KHK^−/− and WT mice were fed 20% fructose for 3 wk with (KHK-F + AB or WT-F + AB) or without (KHK-F or WT-F) AB treatment (n = 5–7/group). The mRNA expression levels of gut peptides were measured in WT-F, KHK-F, WT-F + AB, and KHK-F + AB mice in the ileum (A), the cecum (B), and the proximal colon (C). Data were normalized to levels in WT-F. All values are means ± sem.
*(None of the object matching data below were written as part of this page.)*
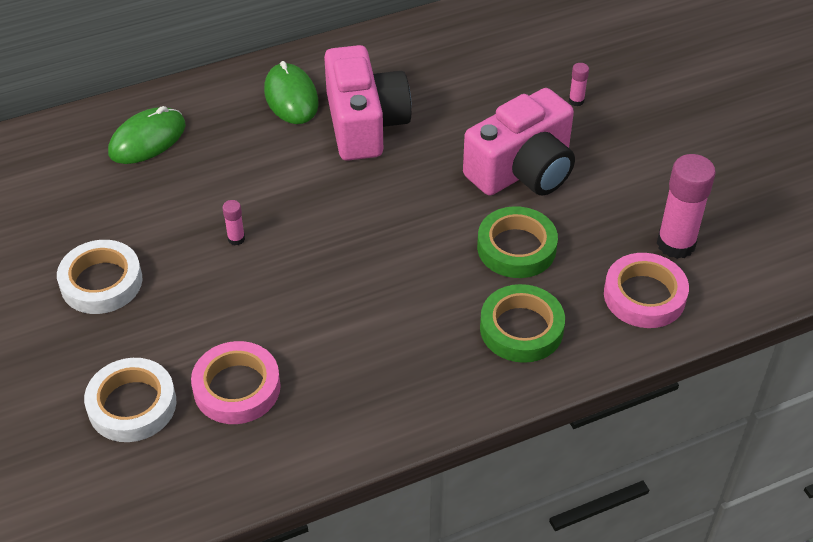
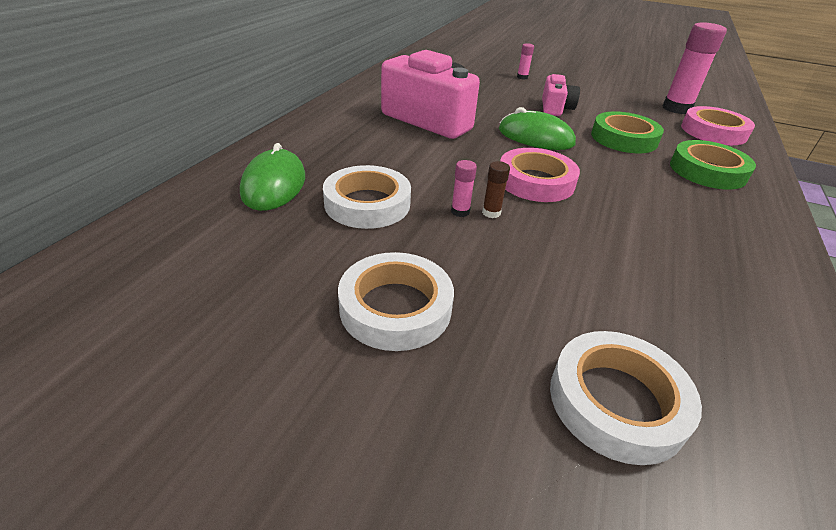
camera: 45 degrees left, 10 degrees down
(185, 194) = (367, 204): none -> white tape
(237, 388) = (657, 313): pink tape -> pink tape (535, 181)
(256, 253) = (491, 213): none -> brown glue stick
(291, 97) = (357, 124): green mouse -> green mouse (535, 137)
(523, 170) = (555, 108): pink camera -> pink camera, size x0.53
Means were compared by 1-way ANOVA followed by Tukey’s post hoc test. *P < 0.05, **P < 0.01, ***P < 0.001.

Figure 7

Metabolite composition of the cecum content collected from KHK^−/− or WT mice fed 20% fructose diet for 3 wk with (KHK-F + AB or WT-F + AB) or without (KHK-F or WT-F) AB treatment (n = 5–7/group). A) SCFA quantification in cecum content by gas chromatography. B) PCA score plots obtained from ¹H-NMR spectra of cecum content extracts from KHK-F, KHK-F + AB, WT-F, and WT-F + AB. C) Plots of O-PLS-DA coefficients related to the discrimination between ¹H-NMR spectra of cecum content extracts from WT-F vs. KHK-F. D) Plots of O-PLS-DA coefficients related to the discrimination between ¹H-NMR spectra of cecum content extracts from WT-F + AB vs. KHK-F + AB. E) Bar graph representation of the relative integral for different metabolites (glucose, lactate, alanine, and succinate) in cecum content. AUC, area under the curve. All values are means ± sem. Means were compared by 1-way ANOVA followed by Tukey’s post hoc test. *P < 0.05, **P < 0.01, ***P < 0.001, ****P < 0.0001.

Figure 8

Cck (A, B), Gcg (C, D), and Nts (E, F) mRNA expression in GLUTag and NCI-H716 cells, respectively, incubated for 24 h with 1 mM glucose (control) or 25 mM glucose, 25 mM fructose, 2 mM succinate, 10 mM lactate, 2 mM propionate, or 25 mM glucose + 10 μM forskolin + 10 μM 3-isobutyl-1-methylxanthine (FSK/IBMX) (n = 3/group for GLUTag and n = 4/group for NCI-H716). The relative values were normalized to control levels. All values are means ± sem. Means were compared by Kruskal-Wallis test followed by Dunn’s multiple comparison test. *P < 0.05.